TASK GOAL
Quote the Magnificat post below word for word, starting at "My soul magnifies" and ending at "generation to generation.".
## start TEXT SEGMENT
The Washington Post Discovers The Magnificat

The Washington Post Discovers The Magnificat December 23, 2018

[Jesus excited that Americans apparently want to become Christian.]

My soul magnifies the Lord,
and my spirit rejoices in God my Savior,
for he has looked with favor on the lowliness of his servant.
Surely, from now on all generations will call me blessed;
for the Mighty One has done great things for me,
and holy is his name.
His mercy is for those who fear him
from generation to generation.
He has shown strength with his arm;
he has scattered the proud in the thoughts of their hearts.
He has brought down the powerful from their thrones,
and lifted up the lowly;
he has filled the hungry with good things,
and sent the rich away empty.
He has helped his servant Israel,
in remembrance of his mercy,
according to the promise he made to our ancestors,
to Abraham and to his descendants forever.
## end TEXT SEGMENT
## start DATASET RECORDS
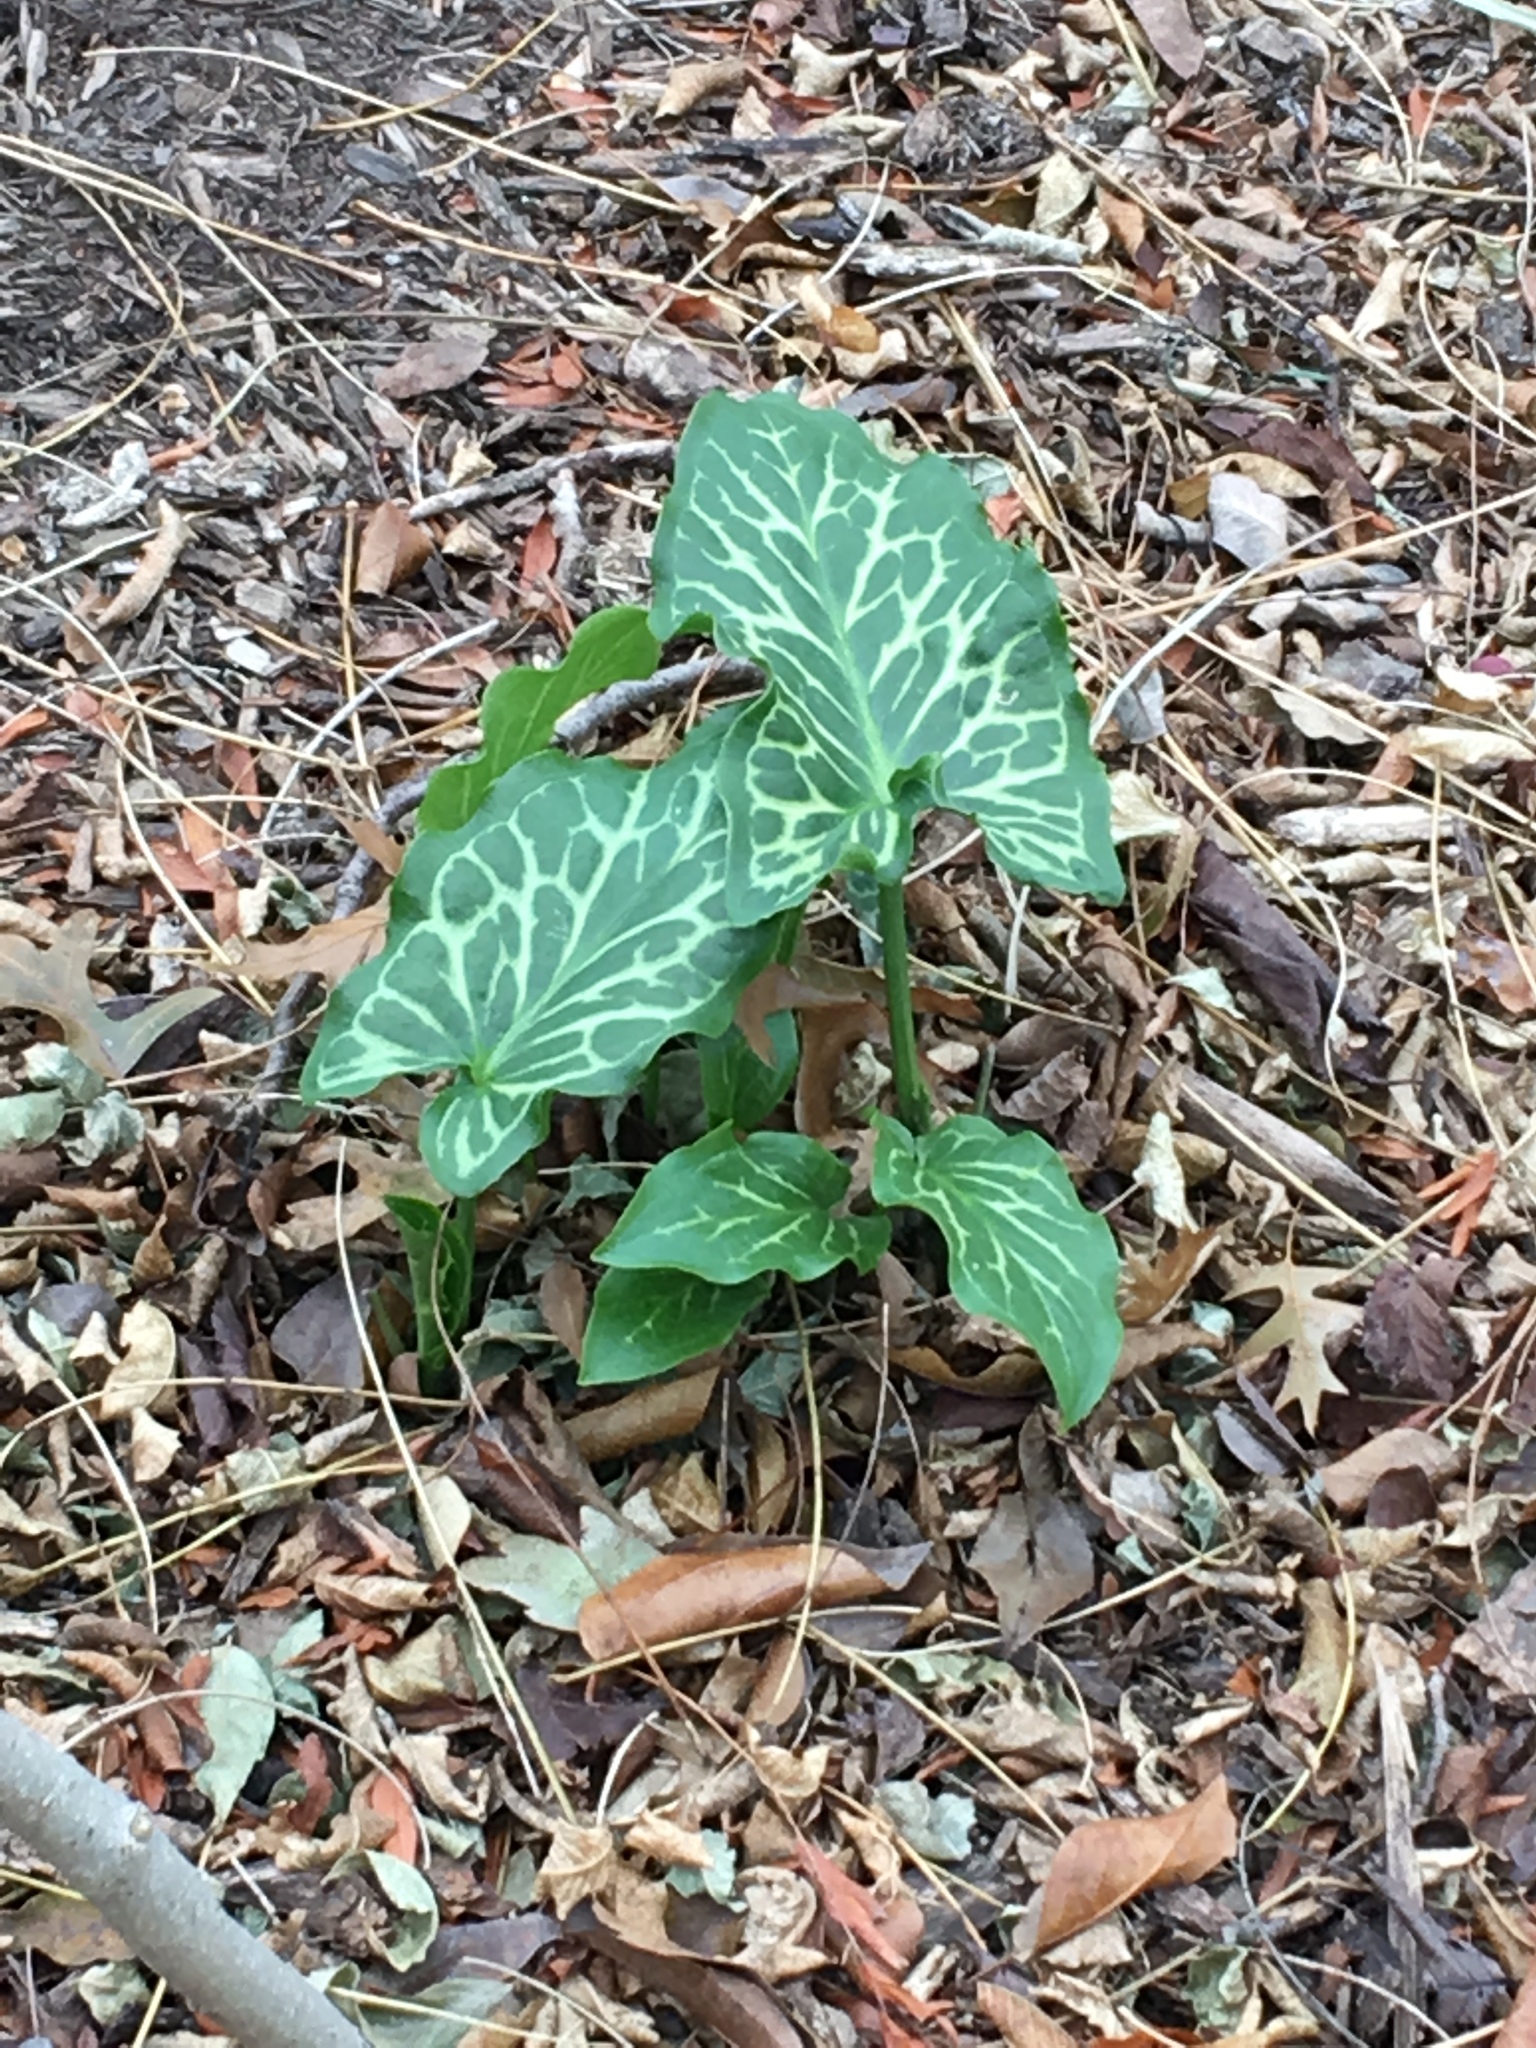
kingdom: Plantae
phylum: Tracheophyta
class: Liliopsida
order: Alismatales
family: Araceae
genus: Arum
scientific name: Arum italicum
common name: Italian lords-and-ladies
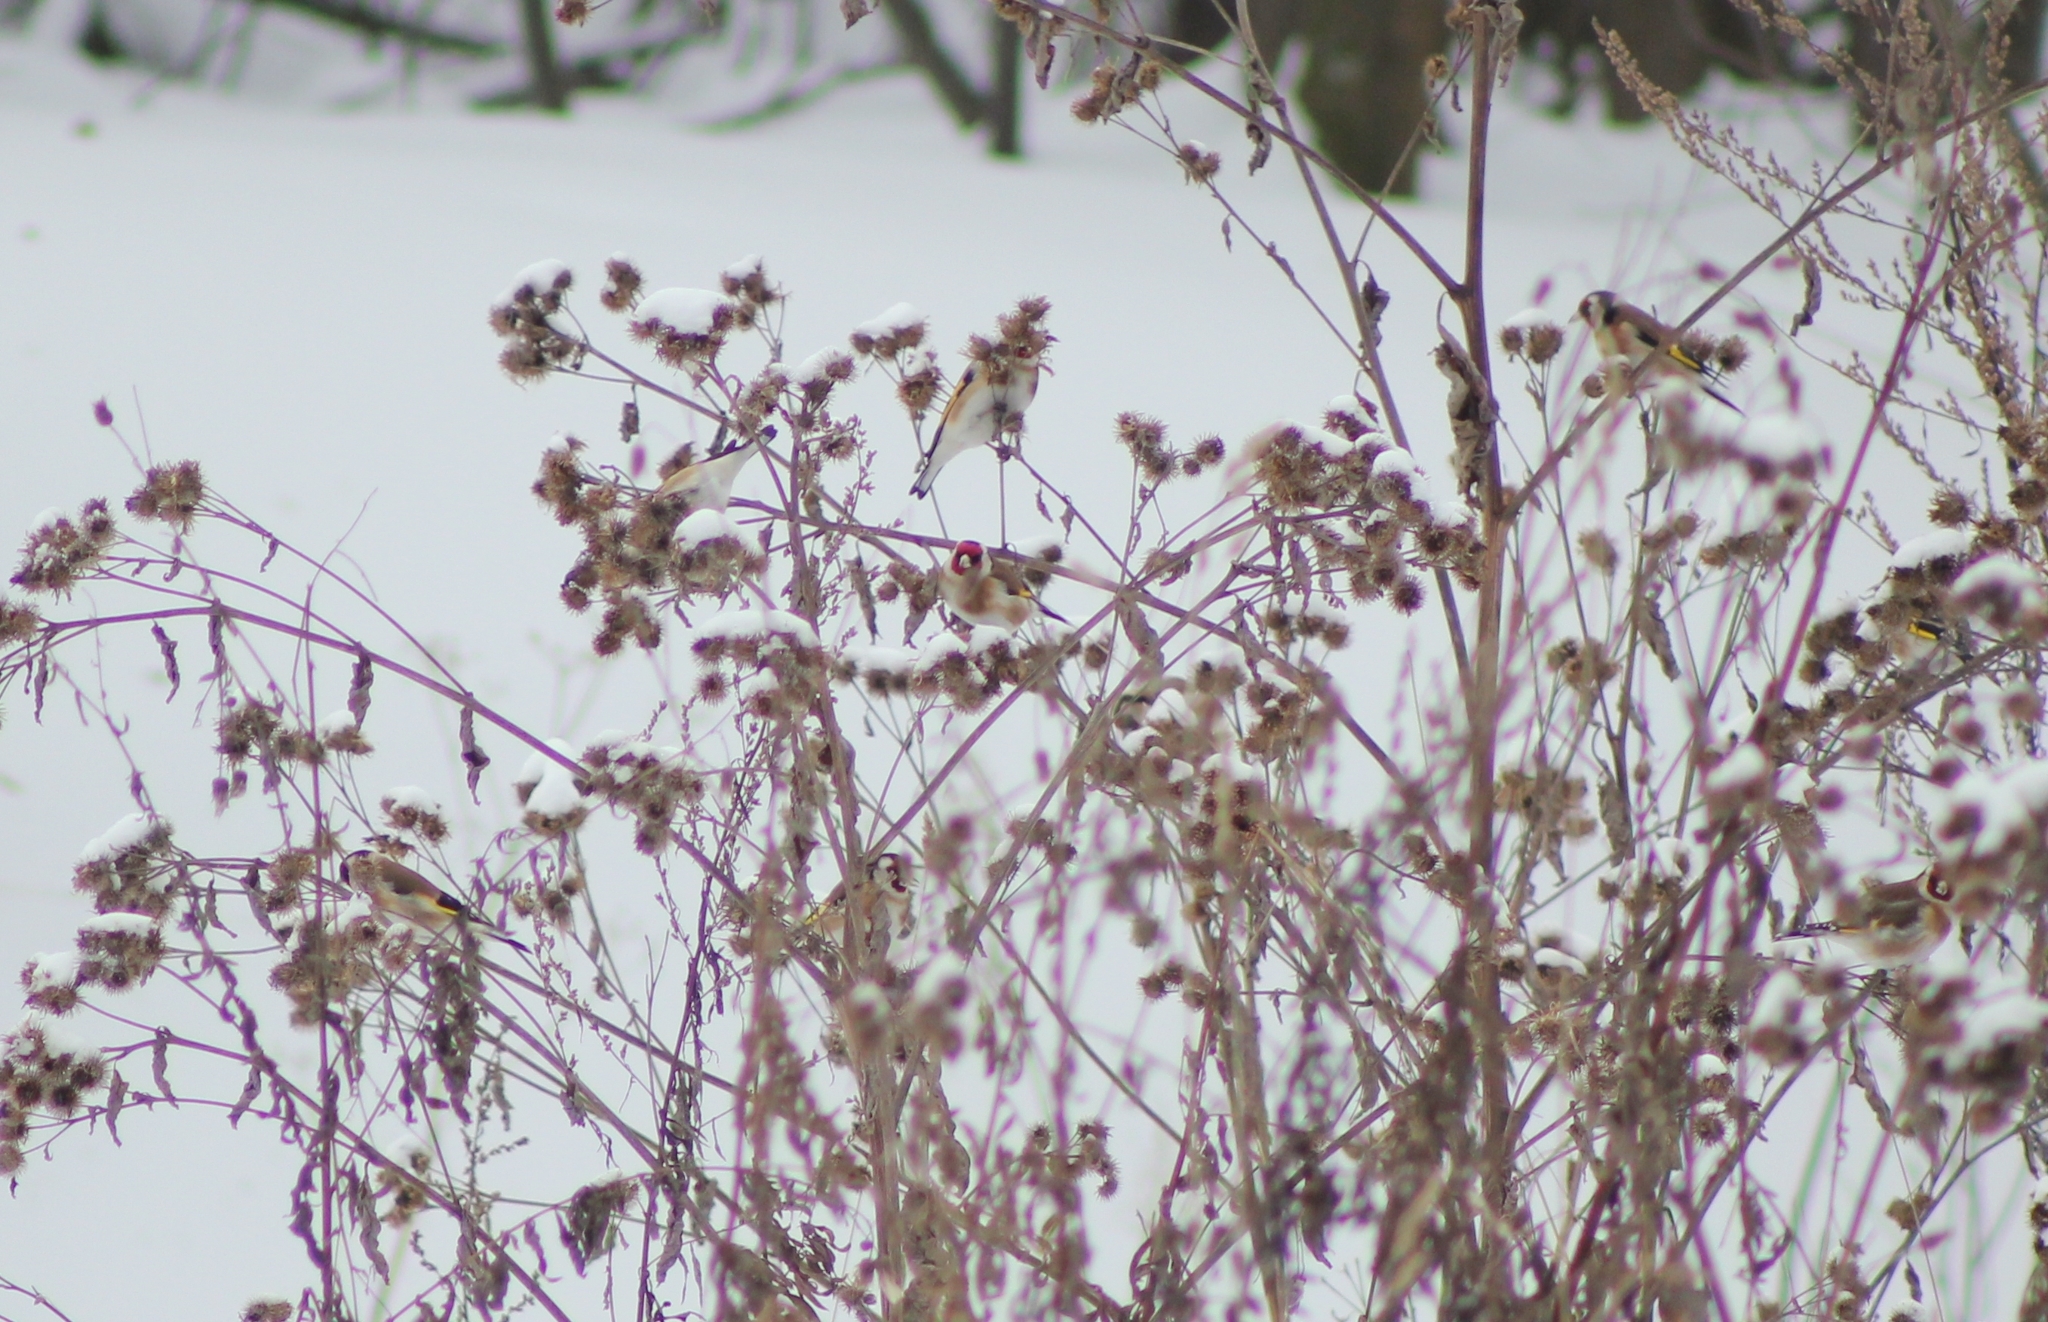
## end DATASET RECORDS
SOLUTION FOR THIS EXERCISE
My soul magnifies the Lord,
and my spirit rejoices in God my Savior,
for he has looked with favor on the lowliness of his servant.
Surely, from now on all generations will call me blessed;
for the Mighty One has done great things for me,
and holy is his name.
His mercy is for those who fear him
from generation to generation.